A peine les dirigeants américains se réjouissaient-ils du tour pris par les événements, au moment où la plupart des chefs d’États latino-américains les condamnaient, que les manifestations se déclenchèrent dans le pays pour imposer le retour de Chávez et que l’armée se cassa. La fraction emportée par la base de Maracay que le fidèle ministre de la défense José Vicente Rangel avait réussi à rallier lança un appel légaliste. Une à une les garnisons refuseront d’obéir aux généraux putschistes et l’éphémère gouvernement démissionnera et se rendra.
Pause et réconciliation nationale ?
Tout s’enchaîne alors très vite. Retour triomphal. Joie dans les rues et les barrios des pauvres. Les putschistes sont arrêtés, puis très vite relâchés. Le président du patronat, éphémère chef de gouvernement, se répand en interviews pour affirmer qu’il est certes un opposant résolu, mais en aucun cas un comploteur, sans que personne ne lui rappelle qu’il vient de prendre la tête d’un putsch. Chávez assure qu’aucune chasse aux sorcières ne sera déclenchée et que dorénavant il dirigera le pays avec un souci de conciliation.
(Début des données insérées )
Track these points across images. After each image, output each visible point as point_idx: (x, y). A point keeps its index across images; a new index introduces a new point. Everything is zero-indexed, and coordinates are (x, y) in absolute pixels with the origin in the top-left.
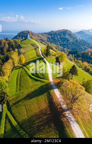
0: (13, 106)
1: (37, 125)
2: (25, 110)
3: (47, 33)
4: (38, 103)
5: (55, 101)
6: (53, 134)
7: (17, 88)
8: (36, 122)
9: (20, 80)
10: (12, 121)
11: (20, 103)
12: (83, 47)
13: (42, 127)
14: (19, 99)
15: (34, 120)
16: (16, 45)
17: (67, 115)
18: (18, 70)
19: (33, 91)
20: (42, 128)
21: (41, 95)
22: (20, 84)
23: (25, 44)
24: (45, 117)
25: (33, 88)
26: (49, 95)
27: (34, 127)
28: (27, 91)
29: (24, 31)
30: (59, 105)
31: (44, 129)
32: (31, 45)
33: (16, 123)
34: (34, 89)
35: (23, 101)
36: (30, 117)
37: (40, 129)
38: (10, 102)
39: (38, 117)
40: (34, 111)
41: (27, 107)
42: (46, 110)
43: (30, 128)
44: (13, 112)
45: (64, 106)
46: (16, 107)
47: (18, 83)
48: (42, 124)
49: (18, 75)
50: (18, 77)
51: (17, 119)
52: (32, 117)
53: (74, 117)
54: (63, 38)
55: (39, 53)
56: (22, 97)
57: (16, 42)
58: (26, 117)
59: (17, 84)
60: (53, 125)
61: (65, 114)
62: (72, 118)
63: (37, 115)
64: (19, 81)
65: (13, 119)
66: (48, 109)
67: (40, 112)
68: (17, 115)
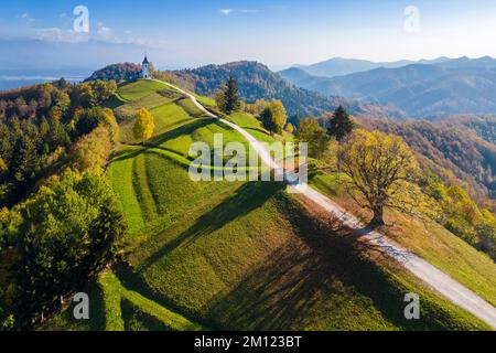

Un léger remaniement ministériel est décidé. José Vicente Rangel, ministre de la défense que les militaires détestaient devient vice-président, mais son ancien poste est attribué au chef d’état-major des armées qui avait lâché Chávez. Le Plan et les Finances sont attribués à de nouveaux ministres peu marqués. Acte symbolique, parce qu’au c ?ur de la tension, la nouvelle direction de la compagnie pétrolière nommée par Chávez remet sa démission donnant ainsi satisfaction aux manifestants putschistes. Bref, le président de retour joue de la conciliation, reçoit les opposants qui se succèdent dans son bureau, désamorce la tension avec Washington, tente de recoller un pays véritablement coupé en deux.
Les forces qui depuis des mois jouaient la déstabilisation, puis passèrent à l’acte sont toujours présentes, maintiennent la tension, ne manifestent aucune repentance et semblent avoir réussi à casser la dynamique politique et avoir mis Chávez en situation de surveillance. S’arrêteront-elles à cette première tentative ? Attendront-elles la fin du mandat du président prévue pour 2006 ? S’organiseront-elles mieux la prochaine fois ou mettront-elles en place une cohabitation à la vénézuélienne ? Les clés sont à Washington.